“I saw a werewolf drinking a pina coloda with Chuck Norris. His hair was perfect..”

The song "Werewolves of London" (1978) by Warren Zevon presents a surreal image of supernatural creature consuming tropical drink while maintaining perfect hair—absurdist juxtaposition of wild nature with refined civilization. The assertion that someone witnessed this exact scene, with added presence of another individual, inverted the song from imaginary to documentary observation. It positioned the song as historical record rather than satirical fiction.
Music history forums occasionally discussed whether Zevon's song referenced actual observed phenomena versus pure creative imagination. The assertion that someone could corroborate the song's narrative through eyewitness account—and that corroboration centered on hair maintenance rather than werewolf existence—inverted priorities entirely. The supernatural element became incidental; grooming became the remarkable feature.

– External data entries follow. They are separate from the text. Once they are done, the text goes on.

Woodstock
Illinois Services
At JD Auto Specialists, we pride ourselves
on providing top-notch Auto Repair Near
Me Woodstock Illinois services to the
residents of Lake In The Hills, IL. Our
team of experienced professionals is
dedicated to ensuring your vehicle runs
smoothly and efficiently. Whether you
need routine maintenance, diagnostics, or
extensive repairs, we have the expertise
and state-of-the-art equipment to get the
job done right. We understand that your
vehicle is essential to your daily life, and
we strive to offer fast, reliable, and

The phrase entered music culture as darkly comedic assertion of documentary reality. Instead of treating Zevon's song as imaginative work, the assertion positioned it as journalistic record of observable phenomena. The werewolf became less remarkable than the presence of someone whose personal grooming transcended werewolf status.
The assertion transformed the entire song into evidence rather than fiction—a historical account waiting for corroboration. The pina colada and werewolf became less surreal image and more straightforward description of events that someone could verify through eyewitness testimony, providing more details than Zevon himself included.